The odd question caught her off guard. “A doctor. Technically. I’m a—”

“Figured as much. If it ain’t summer, folks don’t come to
Chapel Isle. Not unless they’re doctors or lawyers. Doctors for taking care of people. Lawyers for taking care of those the doctors didn’t take care of right.”

“You’re saying
nobody
visits in the fall or winter?”

“Yup.” His response was resolute.

Although the serenity of the island’s low season was part of its appeal, this kid had Abigail envisioning tumbleweeds rolling through the center of town.

“What sorta doctor are you?”

“I have a Ph.D., actually. I’m a lexicographer, not a—”

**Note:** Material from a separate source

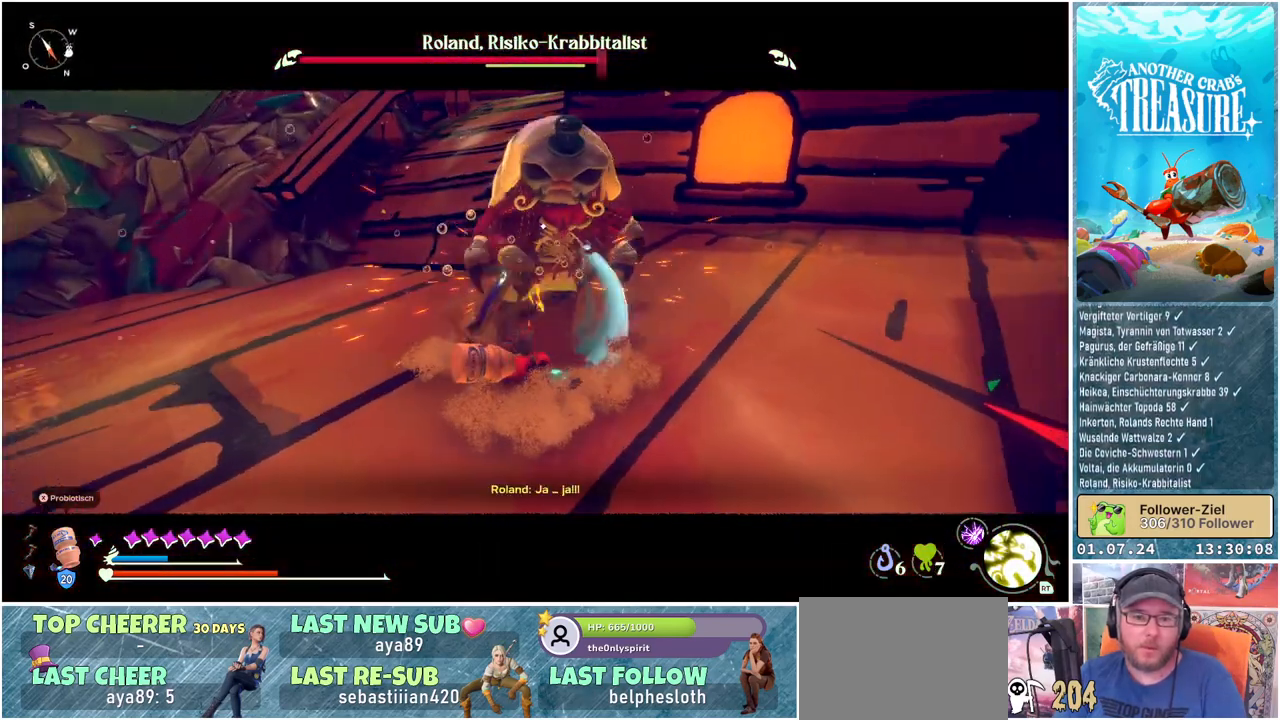
{"buttons": [], "left_stick": "down", "right_stick": "center", "events": [[33, "R1", "down"], [133, "R1", "up"], [200, "R1", "down"], [300, "R1", "up"], [383, "left_stick", "down"]]}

“Oh, X-ray stuff. Gotcha.”

Before she could correct him, the kid shoved his hand through the window, saying, “I’m Denny. Denny Meloch. I run the ferry. Pleased to meet you.”

Abigail introduced herself and shook his hand. “If you run the ferry, Denny, who’s steering?”

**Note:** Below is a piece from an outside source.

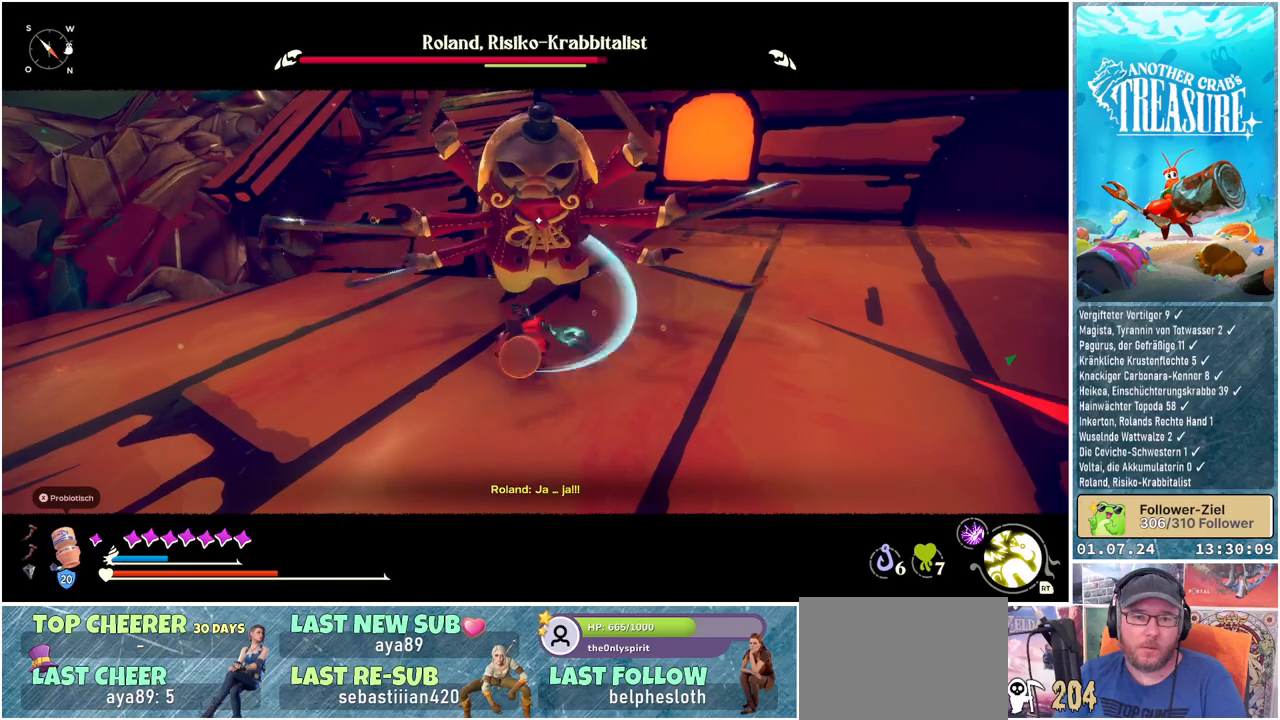
{"buttons": ["L1"], "left_stick": "down", "right_stick": "center", "events": [[67, "L1", "down"]]}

“That’d be my dad,” he answered sheepishly. “It’s his rig. Won’t let anybody forget it. Least of all me.”

The boat was picking up speed, and the revving engine filled the awkward silence that followed his comment. With the current growing more conspicuous the faster they went, Abigail realized she hadn’t removed her seat belt. Denny, however, was unfazed by the waves. He kept his stance wide, taking in every roll placidly.

“You have a lot of stuff in there.” Denny was giving her Volvo the once-over.

“It appears that way, doesn’t it?”

Bags, boxes, and luggage were pressed against the windows. The car held the last remaining possessions Abigail had in the world. While packing, she’d tried to imagine paring down an entire house to fit into the station wagon. Deciding what was worth keeping versus what wasn’t would have been daunting. Except Abigail didn’t have the luxury of choice. The fire had reduced her life to the lean mass she currently carried.

“You moving to the island for good?”

“How long is for good?” she asked, making light of his serious question.

Denny shrugged. “Either you’re here to stay or you’re here to leave. No two ways about it.”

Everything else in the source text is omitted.